* Provided records *

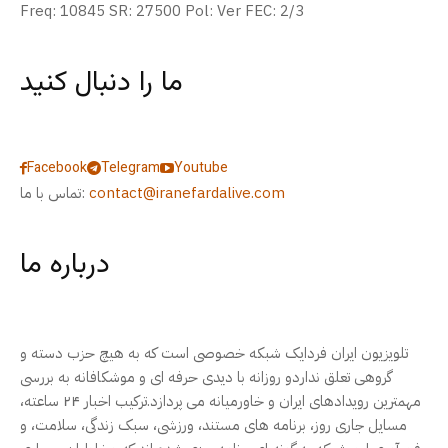
Freq: 10845 SR: 27500 Pol: Ver FEC: 2/3
ما را دنبال کنید
Facebook
Telegram
Youtube
contact@iranefardalive.com
تماس با ما:
درباره ما
تلویزیون ایران فردایک شبکه خصوصی است که به هیچ حزب دسته و
گروهی تعلق نداردو روزانه با دیدی حرفه ای و موشکافانه به بررسی
مهمترین رویدادهای ایران و خاورمیانه می پردازد.ترکیب اخبار ۲۴ ساعته،
مسایل جاری روز، برنامه های مستند، ورزشی، سبک زندگی، سلامت، و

* Task details *
Reproduce every line of the material above word for word, leaving out the picture.

* Final answer *
Freq: 10845 SR: 27500 Pol: Ver FEC: 2/3
ما را دنبال کنید
Facebook
Telegram
Youtube
contact@iranefardalive.com
تماس با ما:
درباره ما
تلویزیون ایران فردایک شبکه خصوصی است که به هیچ حزب دسته و
گروهی تعلق نداردو روزانه با دیدی حرفه ای و موشکافانه به بررسی
مهمترین رویدادهای ایران و خاورمیانه می پردازد.ترکیب اخبار ۲۴ ساعته،
مسایل جاری روز، برنامه های مستند، ورزشی، سبک زندگی، سلامت، و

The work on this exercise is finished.